机に手をついて、大きなため息をその場でつく。
まぁ、変なことを言ってることをルディは自覚していた。
「あんたって本当昔からめちゃくちゃだよね?」
「めちゃくちゃじゃないと、魔族との戦い終わらせられないでしょ」
「……それもそうだけど」
リリヤスが諦めたように肩を落として、姿勢を正した。半眼になってこちらを見やり、頬杖をつく。
「でも、なんかスッキリした顔してるわね。何か吹っ切れたの?」
「んー……ずっとあった違和感が消えたからかな」
「……違和感?」
魔族たちは普通に暮らしていた。人間と変わりなく。王家が言うほどの悪どさを感じなかった。
時折、剣を振るっている自分が悪いのではないかと思ったくらいだ。
その中で魔王は別格だった。最後は抵抗することもなく静かに殺されていったのだ。
「ずっと疑問に思ってた。本当に魔族たちは言うほど悪いのかって。そして、王家の僕への対応を見てさらにその疑念は強まったよ」
「……まぁ、彼らが言った魔王を倒せば魔物がいなくなるって話。嘘だったわけだしね」
むしろ、魔物は増加傾向にある。発生源の魔王を倒したはずなのにだ。
そのことに疑問を持たないとすれば、ただ何も考えてない使い勝手のいい人間だ。
「コノハちゃんが言ってたよ。魔族のほうが魔物の対処に困ってたって」
「……は?」
フリーズするリリヤスを見て、「まぁそうなるよね」と苦笑する。
「ま、勇者って明かしたのはさ、完全に僕の好奇心からだったんだけど……」
彼女から魔王の残滓が見えたため、何のために勇者を探しているか気になった。世界を破滅させるつもりだったのだとしたら、ルディは少女であろうと問答無用で殺していた。
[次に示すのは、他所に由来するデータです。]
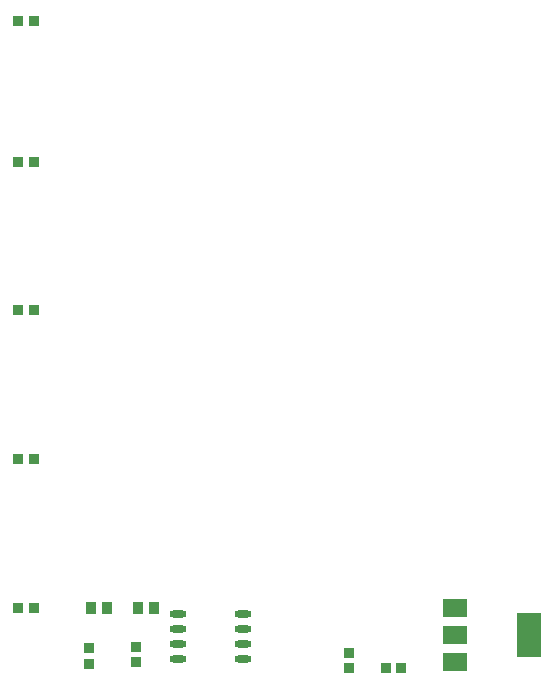
<source format=gtp>
%FSLAX23Y23*%
%MOIN*%
%SFA1B1*%

%IPPOS*%
%ADD15R,0.035430X0.039370*%
%ADD16R,0.037400X0.033470*%
%ADD17R,0.033470X0.037400*%
%ADD18R,0.078740X0.149610*%
%ADD19R,0.078740X0.059060*%
%ADD20O,0.057090X0.023620*%
%LNpcb1-1*%
%LPD*%
G54D15*
X613Y295D03*
X666D03*
X821D03*
X768D03*
G54D16*
X1470Y94D03*
Y145D03*
X760Y165D03*
Y114D03*
X605Y109D03*
Y160D03*
G54D17*
X1645Y95D03*
X1594D03*
X420Y295D03*
X369D03*
X420Y791D03*
X369D03*
X420Y1287D03*
X369D03*
X420Y1783D03*
X369D03*
X420Y2250D03*
X369D03*
G54D18*
X2073Y205D03*
G54D19*
X1825Y114D03*
Y205D03*
Y295D03*
G54D20*
X902Y275D03*
Y225D03*
Y175D03*
Y125D03*
X1117Y275D03*
Y225D03*
Y175D03*
Y125D03*
M02*
</source>
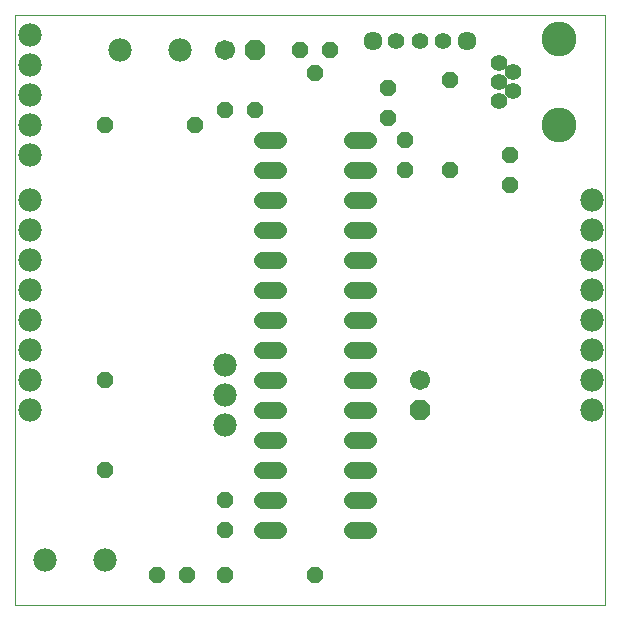
<source format=gts>
G75*
%MOIN*%
%OFA0B0*%
%FSLAX25Y25*%
%IPPOS*%
%LPD*%
%AMOC8*
5,1,8,0,0,1.08239X$1,22.5*
%
%ADD10C,0.00000*%
%ADD11OC8,0.05600*%
%ADD12C,0.06700*%
%ADD13OC8,0.06700*%
%ADD14C,0.07800*%
%ADD15C,0.05550*%
%ADD16C,0.11620*%
%ADD17C,0.05600*%
%ADD18C,0.06337*%
D10*
X0006600Y0006600D02*
X0006600Y0203450D01*
X0203450Y0203450D01*
X0203450Y0006600D01*
X0006600Y0006600D01*
D11*
X0036600Y0051600D03*
X0036600Y0081600D03*
X0076600Y0041600D03*
X0076600Y0031600D03*
X0076600Y0016600D03*
X0064100Y0016600D03*
X0054100Y0016600D03*
X0106600Y0016600D03*
X0171600Y0146600D03*
X0171600Y0156600D03*
X0151600Y0151600D03*
X0136600Y0151600D03*
X0136600Y0161600D03*
X0131100Y0169100D03*
X0131100Y0179100D03*
X0111600Y0191600D03*
X0106600Y0184100D03*
X0101600Y0191600D03*
X0086600Y0171600D03*
X0076600Y0171600D03*
X0066600Y0166600D03*
X0036600Y0166600D03*
X0151600Y0181600D03*
D12*
X0076600Y0191600D03*
X0141600Y0081600D03*
D13*
X0141600Y0071600D03*
X0086600Y0191600D03*
D14*
X0061600Y0191600D03*
X0041600Y0191600D03*
X0011600Y0186600D03*
X0011600Y0176600D03*
X0011600Y0166600D03*
X0011600Y0156600D03*
X0011600Y0141600D03*
X0011600Y0131600D03*
X0011600Y0121600D03*
X0011600Y0111600D03*
X0011600Y0101600D03*
X0011600Y0091600D03*
X0011600Y0081600D03*
X0011600Y0071600D03*
X0016600Y0021600D03*
X0036600Y0021600D03*
X0076600Y0066600D03*
X0076600Y0076600D03*
X0076600Y0086600D03*
X0011600Y0196600D03*
X0199100Y0141600D03*
X0199100Y0131600D03*
X0199100Y0121600D03*
X0199100Y0111600D03*
X0199100Y0101600D03*
X0199100Y0091600D03*
X0199100Y0081600D03*
X0199100Y0071600D03*
D15*
X0168021Y0174801D03*
X0172746Y0177950D03*
X0168021Y0181100D03*
X0172746Y0184250D03*
X0168021Y0187399D03*
X0149474Y0194600D03*
X0141600Y0194600D03*
X0133726Y0194600D03*
D16*
X0188100Y0195470D03*
X0188100Y0166730D03*
D17*
X0124200Y0161600D02*
X0119000Y0161600D01*
X0119000Y0151600D02*
X0124200Y0151600D01*
X0124200Y0141600D02*
X0119000Y0141600D01*
X0119000Y0131600D02*
X0124200Y0131600D01*
X0124200Y0121600D02*
X0119000Y0121600D01*
X0119000Y0111600D02*
X0124200Y0111600D01*
X0124200Y0101600D02*
X0119000Y0101600D01*
X0119000Y0091600D02*
X0124200Y0091600D01*
X0124200Y0081600D02*
X0119000Y0081600D01*
X0119000Y0071600D02*
X0124200Y0071600D01*
X0124200Y0061600D02*
X0119000Y0061600D01*
X0119000Y0051600D02*
X0124200Y0051600D01*
X0124200Y0041600D02*
X0119000Y0041600D01*
X0119000Y0031600D02*
X0124200Y0031600D01*
X0094200Y0031600D02*
X0089000Y0031600D01*
X0089000Y0041600D02*
X0094200Y0041600D01*
X0094200Y0051600D02*
X0089000Y0051600D01*
X0089000Y0061600D02*
X0094200Y0061600D01*
X0094200Y0071600D02*
X0089000Y0071600D01*
X0089000Y0081600D02*
X0094200Y0081600D01*
X0094200Y0091600D02*
X0089000Y0091600D01*
X0089000Y0101600D02*
X0094200Y0101600D01*
X0094200Y0111600D02*
X0089000Y0111600D01*
X0089000Y0121600D02*
X0094200Y0121600D01*
X0094200Y0131600D02*
X0089000Y0131600D01*
X0089000Y0141600D02*
X0094200Y0141600D01*
X0094200Y0151600D02*
X0089000Y0151600D01*
X0089000Y0161600D02*
X0094200Y0161600D01*
D18*
X0125852Y0194600D03*
X0157348Y0194600D03*
M02*

</source>
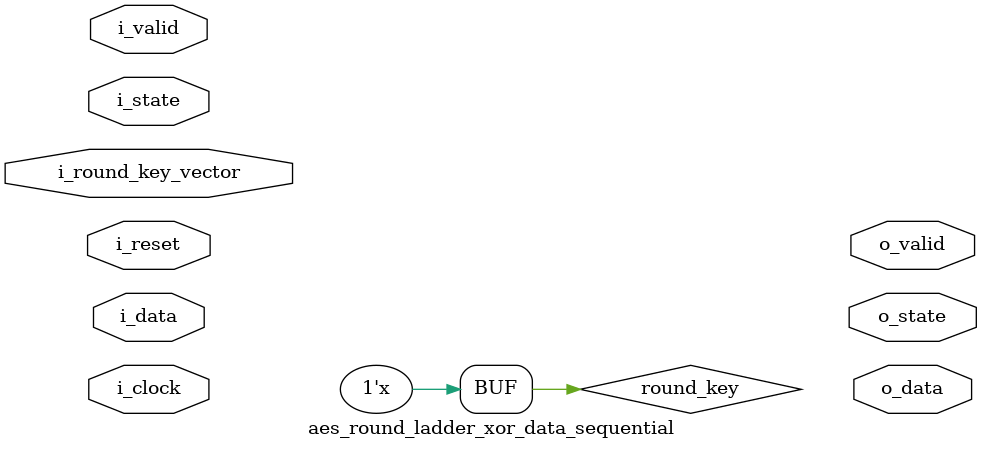
<source format=v>
/*------------------------------------------------------------------------------
 -- Project     : CL60010
 -------------------------------------------------------------------------------
 -- File        : subbytes_block.v
 -- Author      : Ramiro R. Lopez.
 -- Originator  : Clariphy Argentina S.A. 
 -- Date        : Apr 15, 2014
 --
 -- Rev 0       : Initial release.
 --
 --
 -- $Id: aes_round_ladder_xor_data_sequential.v 10288 2017-01-05 13:48:15Z rlopez $
 -------------------------------------------------------------------------------
 -- Description : This module implements the round ladder required by the AES
    cipher algorithm.
 -------------------------------------------------------------------------------
 -- Copyright (C) 2016 ClariPhy Argentina S.A.  All rights reserved 
 ------------------------------------------------------------------------------*/

module aes_round_ladder_xor_data_sequential
#(
    // PARAMETERS.
    parameter                                               NB_BYTE             = 8 ,
    parameter                                               N_BYTES             = 16 ,
    parameter                                               N_ROUNDS            = 14 ,
    parameter                                               STAGES_BETWEEN_REGS = /*3*/ 1
)
(
    // OUTPUTS.
    output  wire    [N_BYTES * NB_BYTE - 1 : 0]             o_state ,
    output  wire    [N_BYTES * NB_BYTE - 1 : 0]             o_data ,
    output  wire                                            o_valid ,
    // INPUTS.
    input   wire    [N_BYTES * NB_BYTE - 1 : 0]             i_state ,
    input   wire    [N_BYTES * NB_BYTE - 1 : 0]             i_data ,
    input   wire    [N_BYTES*NB_BYTE*(N_ROUNDS+1)-1:0]      i_round_key_vector ,
    input   wire                                            i_valid ,   // [HINT]: Used only if create_out_reg==1.
    input   wire                                            i_reset ,   // [HINT]: Used only if create_out_reg==1.
    input   wire                                            i_clock     // [HINT]: Used only if create_out_reg==1.
) ;


    // LOCAL PARAMETERS.
    localparam                                              N_COLS              = 4 ;
    localparam                                              N_ROWS              = N_BYTES / N_COLS ;
    localparam                                              NB_STATE            = N_BYTES * NB_BYTE ;
    localparam                                              BAD_CONF            = ( NB_BYTE != 8 ) || ( N_BYTES != 16 ) || ( N_ROUNDS != 14 ) ;

    // INTERNAL SIGNALS.
    genvar                                                  ii ;
    wire    [NB_STATE*(N_ROUNDS+1+1)-1:0]                   round_states ;
    wire    [(N_ROUNDS+1+1)-1:0]                            valid_bus ;
    wire    [NB_STATE*(N_ROUNDS+1+1)-1:0]                   data_bus ;


    // ALGORITHM BEGIN.


    always @( posedge i_clock )
        if ( i_reset || ( i_valid && i_trigger ) )
            round_key_shifter
                <= i_round_key_vector ;
        else if ( i_valid && triggered )
            round_key_shifter
                <= { {NB_STATE{1'b0}}, round_key_shifter[ (N_ROUNDS+1)*NB_STATE - 1 : NB_STATE ] } ;
    assign  round_key
                = round_key_shifter[ 0 +: NB_STATE ] ;


    always @( posedge i_clock )
        if ( i_reset )
            state_in
                <= i_state ;
        else if ( i_valid && i_trigger )
            state_in
                <= i_state ^ i_round_key_vector[ 0 +: NB_STATE ] ;
        else if ( i_valid && triggered )
            state_in
                <= state_out ;




    round_block_sequential
    #(
        .NB_BYTE            ( NB_BYTE           ),
        .N_BYTES            ( N_BYTES           ),
        .ROUND_INDEX        ( 1                 ),
        .FIRST_ROUND_INDEX  ( 0                 ),
        .LAST_ROUND_INDEX   ( N_ROUNDS          ),
        .CREATE_REG_LUT     ( 0                 ),
        .CREATE_REG_OUT     ( 0                 )
    )
    u_round_block_sequential
    (
        .o_state            ( state_out         ),
        .i_state            ( state_in          ),
        .i_round_key        ( round_key         ),
        .i_valid            ( i_valid           ),
        .i_reset            ( i_reset           ),
        .i_clock            ( i_clock           )
    ) ;


endmodule // aes_round_ladder

</source>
だからあの時ダンジョンに連れて行ったのだ。あそこで殺せば、死体は魔物が処理してくれるから。
「結果的に明かして良かったかな」
含み笑い気味に彼は言う。
「その顔をしてるあんたは一番信用ならないわ……」
リリヤスの言葉に、さらなる笑みを返した。
「ありがとう、褒め言葉として受け取っておくよ」
報告書に目を落とし、羽ペンを走らせる。
ルディの頭の中には、真に滅すべきものは王家かもしれないと浮かぶ。